In the 1970s, Tyack helped fashion a “new” history of schooling that challenged the inspirational story of progress an earlier generation had constructed. Revisionist historians of the day, such as Michael Katz, Joel Spring, and Clarence Karier, saw public schools as social tools of ideological domination and economic exploitation. While Tyack shared many of their values, he did not share their interpretations or lines of inquiry. As David Labaree explained at Tyack’s November 19, 2016, memorial service, Tyack “refused to let himself be easily categorized. Unlike many academics, he never allied himself with a particular ‘ism.’”

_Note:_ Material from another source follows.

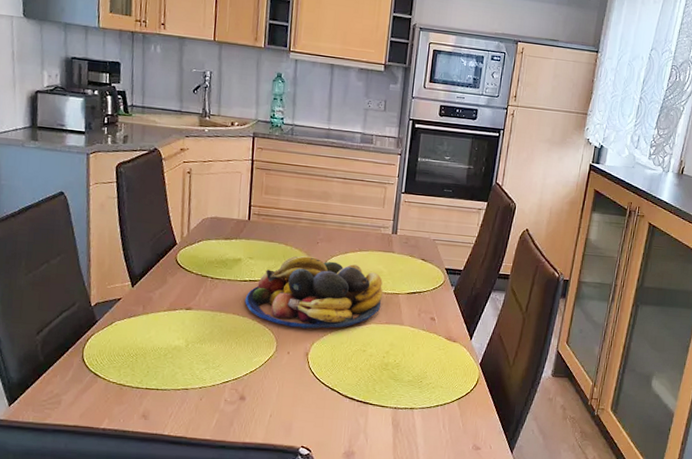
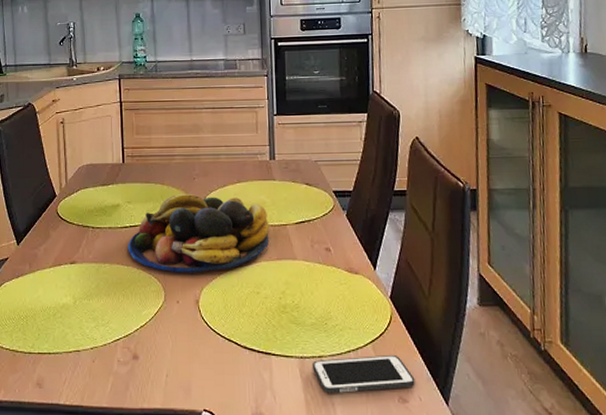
cell phone: none [403,410,489,439] -> present [312,355,415,394]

Tyack’s The One Best System, published in 1974, offered a more balanced view of the past. While the book pointed out how urban schools fell far short of the egalitarian dream, Tyack, unlike other revisionists, did not condemn reformers, schools, or teachers. Instead, he saw all parties as responding to massive social, political, and organizational changes in the larger society. Further, he discovered that the unintended consequences of well-intentioned reformers often ending up hurting those who were supposed to gain from reform-driven policies and practices.

Because all written history is interpretation, there are now revisionist historians who reinterpret The One Best System, which is still in print and has become a classic. Trained as a historian under Harvard scholar Bernard Bailyn, Tyack believed that the careful sifting of past education policies could inform policymakers’ debates on reforms such as desegregation, vouchers, charter schools, and leadership. Tyack wanted to help policymakers base consequential decisions on historical fact instead of relying on vague notions of schooling in the past.

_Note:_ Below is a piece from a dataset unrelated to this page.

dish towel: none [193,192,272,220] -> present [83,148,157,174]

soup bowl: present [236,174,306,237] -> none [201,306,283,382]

Tyack’s scholarship flowed easily into his teaching. In a graduate colloquium I took with him in the 1970s, he circulated chapters of The One Best System to the half-dozen of us to critique. And we did. Or, as my former classmate Eric Bredo shared at Tyack’s memorial service, “We didn’t read the chapters to ‘learn’ them … at least in the sense of being able to regurgitate their contents. We read them to talk about their claims, to question their sense, import, and validity.”

For a decade, Tyack and I team-taught a course on the history of school reform; the ideas for our jointly authored book Tinkering toward Utopia derived from what we learned from one another and our students during that time. He and I met before and after each class to debrief and figure out how we could improve the readings, manage the discussions, and better massage the questions we asked. Moreover, we chaired dissertation committees and shared many students. I came to see up close how gentle and firm Tyack could be with students. I admired and respected how he shepherded students through writing and defending their dissertations.

Apart from his work as a creative and supportive scholar and teacher, he was an outdoorsman, exploring California’s waters, foothills, and mountains with his family and friends. He and Elisabeth Hansot led hikes in the foothills for Stanford students. He climbed the Sierra Nevada peaks, always with his companion dog. He regularly sailed on the Bay, taking friends and students under the Golden Gate Bridge; as years passed, he used his dinghy docked at a nearby marina for rowing. Whether in the classroom or in the wilderness, his trademark questions fostered conversation, thoughtful explorations, and intense exchanges of ideas, leaving an indelible impression on friends, family, and generations of students.

Larry Cuban is Professor Emeritus at Stanford University.